The process of diamond cutting is what allows the true beauty of the diamond to be brought to life. The rough crystal is nothing of note, but it can be gently brought to life as a faceted gemstone. The result allows light to pass through the various points of the diamond, creating the shine that we all recognize.
It is safe to say that a significant part of what makes up a diamond’s value comes from the process of cutting. The proportions and cut of a particular diamond can have an impact on the value by up to 40 percent. Because of that, a lot of time and effort goes into the process of cutting the diamond.
When light passes through a diamond, it bends. The light passing through that particular diamond will split into different colors. This is the same type of effect that we see when light passes through water droplets that produce a rainbow effect. In scientific examples, light passing through a prism can create the same effect.
So, what does this all mean? Well, it means that a beam of white light passing into the diamond comes out on the other side as a spectrum comprised of different colors. Seeing the colors of the spectrum through a diamond is known as diamond fire.
There are certain cuts that will bring out a greater fire than some of the other cuts. Brilliant-cut diamonds tend to have a greater brilliance with less fire whereas emerald-cut diamonds have a greater fire but a lesser brilliance.
The diamond fire is a bit of an expansion on the reflection and refraction of the light as it passes through. When light passes through a diamond, it slows as it passes through the diamond’s matrix of carbon crystal.
When the light passes from one medium to the next, it beds. This effect is what is known as refraction. When the light travels through the diamond, striking another surface that is within the stone itself, part of the light is then reflected.
When a diamond is cut, the proportions of the final product can have an impact on and change the way that the light can pass through the diamond. A well-proportioned diamond generally tends to reflect the most light back internally. The light then passes back to the eye through what is known as the table facet – this is the brilliance.
On the flip side of that equation, a diamond that is poorly proportioned will leak light. Because of this, a diamond that has been poorly cut won’t appear to be quite as brilliant as a well-proportioned counterpart. Diamonds that sparkle generally owe to that brilliance effect when combined with other factors.
The scintillation is created as an effect of both light and movement. Scintillation itself is the play of both colored and white flashes of light that can be seen whenever the diamond is in motion. This aspect of light is seen by the naked eye, and many consider the scintillation to be the life of the diamond.

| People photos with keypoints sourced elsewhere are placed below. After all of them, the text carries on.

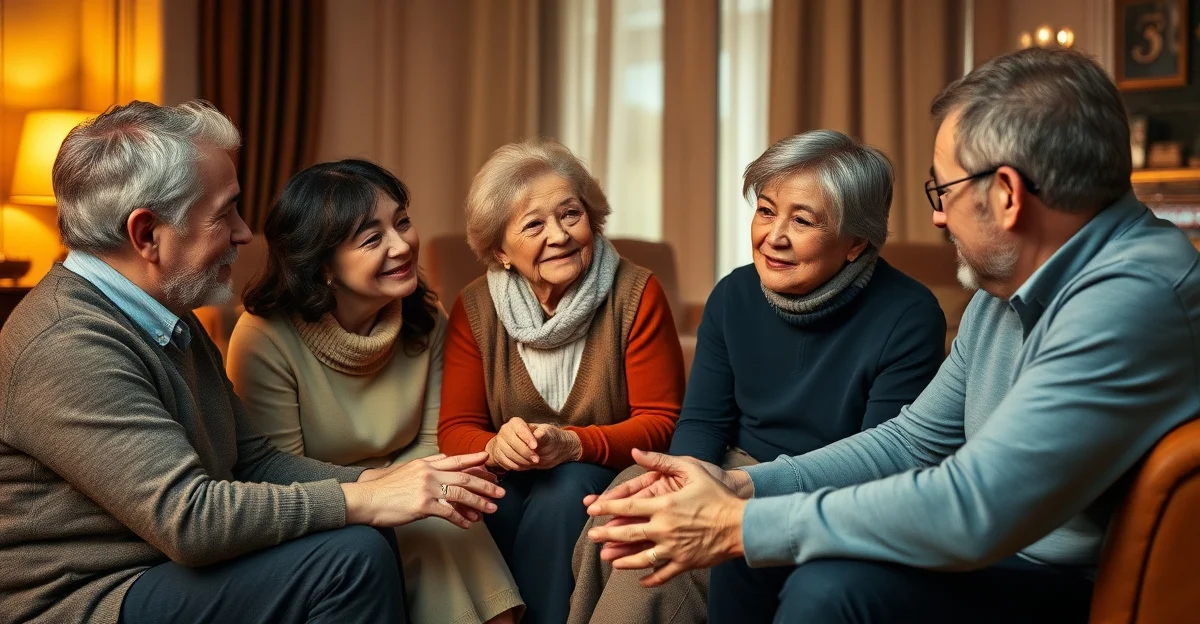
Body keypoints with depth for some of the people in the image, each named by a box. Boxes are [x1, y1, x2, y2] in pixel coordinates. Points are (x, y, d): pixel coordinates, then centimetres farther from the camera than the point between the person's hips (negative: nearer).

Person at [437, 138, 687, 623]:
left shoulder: (636, 294, -11)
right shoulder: (475, 309, -3)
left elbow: (660, 422, -11)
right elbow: (455, 430, -4)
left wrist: (572, 445, -28)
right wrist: (497, 448, -29)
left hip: (610, 476, -1)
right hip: (513, 484, 2)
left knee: (564, 490, -31)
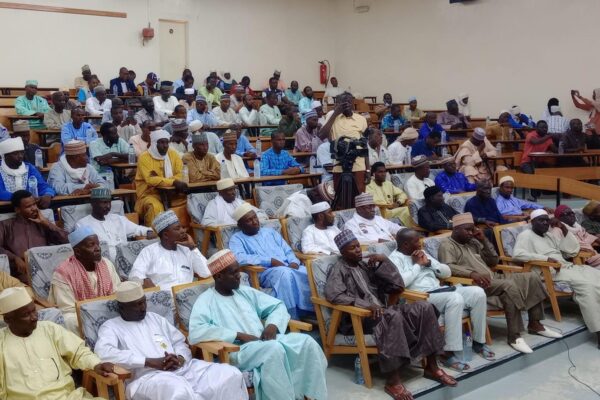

Scintillation itself is divided into two classes known as fire scintillation and flash scintillation. The latter is when there is a bright flash of light that dances over the most polished facets of a particular diamond. When the effect throws off-color as opposed to white light, this is the fire scintillation mentioned above.
The scintillation can be the result of the polish on a particular diamond. A better quality polish will help to reflect light from every single facet of the diamond whereas a lesser-quality polish may dull some of the areas of the diamond.
Each piece of the equation – the brilliance, scintillation, and fire – plays an important role in the ability of the diamond to sparkle. Without one, the rest will not make the diamond sparkle in a significant way. They work together cohesively to give diamonds the beauty that is unlocked throughout the cutting process.
If you have ever seen a diamond that sparkles from well across the room, it is because of the combination of scintillation, brilliance, and fire. Few other gemstones can match the effect that diamonds have. Without the light, diamonds would not have scintillation, fire, or brilliance. It is ultimately the light that can bring a diamond to life in a way that few other gemstones can match.
It doesn’t take a lot of time or effort to keep your diamonds sparkling. Dirt and grease in particular can take some of the luster off of the shine, making it appear dull where it would have otherwise been bright and sparkling.
Make sure to limit the use of oils and hand creams, particularly on the back of the diamond. Keep it clean regularly and it should manage to stay looking pristine for a long time to come.
Diamonds, when well-cut and cared for, can shine brightly and trump nearly every other gemstone. There are a lot of factors that go into the overall shine and sparkle of a diamond, with some cuts being more prevalent than others.
Keeping good care of your diamond is relatively easy. Just make sure to keep it clean and try to limit its exposure to things like creams or oils.